Qué admirable es a pesar de todo el ser humano, esa cosa tan pequeña y transitoria, tan reiteradamente aplastada por terremotos y guerras, tan cruelmente puesta a prueba por los incendios y naufragios y pestes y muertes de hijos y padres. Sí, tengo una esperanza demencial, ligada, paradójicamente, a nuestra actual pobreza existencial, y al deseo, que descubro en muchas miradas, de que algo grande pueda consagrarnos a cuidar afanosamente la tierra en la que vivimos.

“Con todo, mientras digo esto, algo como una visión tremenda me hace sentir que ya pasó la gran pesadilla, que ya hemos comprendido que toda consideración abstracta, aunque se refiera a problemas humanos, no sirve para consolar a ningún hombre, para mitigar ninguna de las tristezas y angustias que puede sufrir un ser concreto de carne y hueso, un pobre ser con ojos que miran ansiosamente (¿hacia qué o hacia quién?), una criatura que sólo sobrevive por la esperanza.

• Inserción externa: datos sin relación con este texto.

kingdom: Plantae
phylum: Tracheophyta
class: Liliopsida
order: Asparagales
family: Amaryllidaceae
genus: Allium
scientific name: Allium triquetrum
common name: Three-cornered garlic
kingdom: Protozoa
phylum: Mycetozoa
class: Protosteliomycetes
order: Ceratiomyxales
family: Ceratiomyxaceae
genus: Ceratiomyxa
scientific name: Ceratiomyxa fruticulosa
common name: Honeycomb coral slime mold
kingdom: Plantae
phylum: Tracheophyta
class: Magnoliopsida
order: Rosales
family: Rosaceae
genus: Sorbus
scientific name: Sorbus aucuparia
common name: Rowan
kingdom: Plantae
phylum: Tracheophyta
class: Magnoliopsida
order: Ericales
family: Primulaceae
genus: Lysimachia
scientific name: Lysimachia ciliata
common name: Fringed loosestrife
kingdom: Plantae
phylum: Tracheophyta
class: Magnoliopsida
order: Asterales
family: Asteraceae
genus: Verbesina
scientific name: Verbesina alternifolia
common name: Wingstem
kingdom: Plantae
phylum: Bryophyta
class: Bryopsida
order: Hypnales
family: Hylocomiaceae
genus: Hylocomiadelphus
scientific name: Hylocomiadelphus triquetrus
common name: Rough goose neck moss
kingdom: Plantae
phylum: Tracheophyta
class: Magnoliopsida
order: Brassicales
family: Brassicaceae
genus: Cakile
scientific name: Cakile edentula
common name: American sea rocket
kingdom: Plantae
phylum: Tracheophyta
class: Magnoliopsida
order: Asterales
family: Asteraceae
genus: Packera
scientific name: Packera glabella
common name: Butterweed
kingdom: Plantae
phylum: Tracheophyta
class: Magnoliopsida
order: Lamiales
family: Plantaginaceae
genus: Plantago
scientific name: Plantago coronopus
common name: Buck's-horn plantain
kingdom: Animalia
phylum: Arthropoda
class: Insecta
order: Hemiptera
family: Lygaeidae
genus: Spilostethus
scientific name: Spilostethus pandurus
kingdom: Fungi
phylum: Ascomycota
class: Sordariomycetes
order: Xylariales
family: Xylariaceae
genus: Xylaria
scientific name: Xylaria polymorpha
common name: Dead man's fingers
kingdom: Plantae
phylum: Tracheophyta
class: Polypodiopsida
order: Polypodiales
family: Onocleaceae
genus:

“Ya muy cansado, en esta noche de noviembre, la araucaria me trae a la memoria el amor que mi amigo Tortorelli tenía por sus árboles. Era conmovedor, llegaba hasta a abrazar alguno que le recordaba la época en que él mismo había sido guardabosques. Tuvimos la emoción de recorrer con él, por la Patagonia, lugares tan impresionantes como los bosques petrificados, los de arrayanes, y aquellos otros donde se yerguen árboles milenarios. Nos decía, acariciando el tronco de esas formidables araucarias y coihues todavía vivos: ‘Piensen por un momento que cuando surgió el Imperio Romano y cuando se derrumbó, cuando los griegos y los troyanos combatían por Helena, este árbol ya estaba aquí, y siguió estando cuando Rómulo y Remo fundaron Roma, y cuando nació Cristo. Y mientras Roma llegaba a dominar el mundo, y cuando cayó. Y así pasaron imperios, guerras interminables, Cruzadas, el Renacimiento, y la historia entera de Occidente hasta hoy. Y ahí lo tienen todavía’. También nos dijo que los vientos húmedos del Pacífico precipitan casi toda su agua del lado chileno, de modo que un incendio de este lado es fatal, porque los árboles mueren y el desierto avanza inexorablemente. Entonces, nos llevó hasta el límite de la estepa patagónica y nos mostró los cipreses, casi retorcidos por el sufrimiento que, como dijo, ‘cubrían la retaguardía’. Duros y estoicos, como una legión suicida, daban el último combate contra la adversidad”.